STUDY TEXT:
=== Begin Enclosure ===

In Memory of Jim

I think it was around the fall of 2006.  My oldest daughter Caitlin announced she was done with high school.  This would be cause for celebration if she had not been in the 10th grade.  However, she was and I was worried.  On the one hand, who doesn’t want to quit high school at some point?  The school she attended was no easy ride.  For a quirky, artistic kid who was a slight misanthrope, it was tough.  She listened to Big Band music, loved Star Wars,  off beat British comedies and wore wild mis-matched ensembles during an  n’Sync,  blond and Britney-fied era.  But, she had a plan.  

The plan was to get her CHSPE…yeah, I had never heard of it either, but I did the research and found it was the California High School Proficiency Examination and that it was as good as a California High School Diploma, unless you wanted to join the military….(not something Caitlin needed to worry about).

A few of her friends had done it and none of them regretted it for a moment and in fact seemed to be thriving having been set free from the bonds of Calabasas High.

=== End Enclosure ===

EXTRACTED RECORDS:

=== Begin Enclosure ===

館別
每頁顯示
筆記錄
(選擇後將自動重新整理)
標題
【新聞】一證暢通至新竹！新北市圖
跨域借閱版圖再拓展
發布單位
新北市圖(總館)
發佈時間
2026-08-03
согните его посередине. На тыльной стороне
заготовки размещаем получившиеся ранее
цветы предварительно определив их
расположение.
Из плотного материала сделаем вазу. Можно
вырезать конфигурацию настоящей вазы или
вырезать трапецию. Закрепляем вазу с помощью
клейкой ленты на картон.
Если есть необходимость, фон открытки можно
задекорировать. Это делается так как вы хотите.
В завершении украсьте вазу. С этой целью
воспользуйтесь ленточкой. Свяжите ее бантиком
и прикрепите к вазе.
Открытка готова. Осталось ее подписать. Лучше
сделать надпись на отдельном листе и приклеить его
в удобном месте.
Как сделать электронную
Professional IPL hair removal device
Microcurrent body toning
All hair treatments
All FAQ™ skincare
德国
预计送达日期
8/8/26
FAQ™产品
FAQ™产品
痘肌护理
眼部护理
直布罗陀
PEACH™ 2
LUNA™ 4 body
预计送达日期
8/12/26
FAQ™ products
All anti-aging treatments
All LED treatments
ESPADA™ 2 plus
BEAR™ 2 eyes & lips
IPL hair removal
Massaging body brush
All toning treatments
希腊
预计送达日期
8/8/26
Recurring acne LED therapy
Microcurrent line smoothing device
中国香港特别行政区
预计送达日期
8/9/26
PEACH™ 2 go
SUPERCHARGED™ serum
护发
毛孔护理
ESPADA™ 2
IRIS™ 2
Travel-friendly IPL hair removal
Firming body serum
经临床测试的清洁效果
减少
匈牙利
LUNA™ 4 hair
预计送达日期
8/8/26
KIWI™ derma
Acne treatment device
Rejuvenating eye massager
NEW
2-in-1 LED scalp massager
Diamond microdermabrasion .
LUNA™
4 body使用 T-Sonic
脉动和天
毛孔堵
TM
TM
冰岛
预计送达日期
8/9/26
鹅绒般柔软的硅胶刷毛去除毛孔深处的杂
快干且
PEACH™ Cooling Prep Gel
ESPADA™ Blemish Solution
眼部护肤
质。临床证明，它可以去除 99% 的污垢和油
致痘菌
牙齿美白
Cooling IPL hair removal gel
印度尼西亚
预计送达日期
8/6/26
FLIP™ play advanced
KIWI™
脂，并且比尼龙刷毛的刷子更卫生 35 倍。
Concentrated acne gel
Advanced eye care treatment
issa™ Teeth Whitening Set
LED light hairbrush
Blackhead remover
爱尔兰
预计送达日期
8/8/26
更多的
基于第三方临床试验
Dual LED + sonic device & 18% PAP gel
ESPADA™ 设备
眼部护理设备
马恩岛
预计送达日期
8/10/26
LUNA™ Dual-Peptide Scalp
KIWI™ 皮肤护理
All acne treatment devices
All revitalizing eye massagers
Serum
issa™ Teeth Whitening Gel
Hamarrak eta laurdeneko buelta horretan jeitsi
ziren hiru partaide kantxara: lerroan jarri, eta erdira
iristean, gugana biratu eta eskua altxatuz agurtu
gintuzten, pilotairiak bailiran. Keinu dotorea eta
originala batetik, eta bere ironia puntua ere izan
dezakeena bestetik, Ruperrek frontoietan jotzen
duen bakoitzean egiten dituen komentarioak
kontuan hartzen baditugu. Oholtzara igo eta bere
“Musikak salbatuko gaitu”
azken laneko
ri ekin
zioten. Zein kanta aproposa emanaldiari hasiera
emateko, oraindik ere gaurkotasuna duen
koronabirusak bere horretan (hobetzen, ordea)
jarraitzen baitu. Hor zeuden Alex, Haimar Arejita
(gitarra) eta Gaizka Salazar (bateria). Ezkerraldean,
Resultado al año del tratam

=== End Enclosure ===

YOUR ASSIGNMENT: How would you put this sentence from "In Memory of Jim" into Spanish: "The school she attended was no easy ride."

SOLUTION: La escuela a la que asistía no era nada fácil.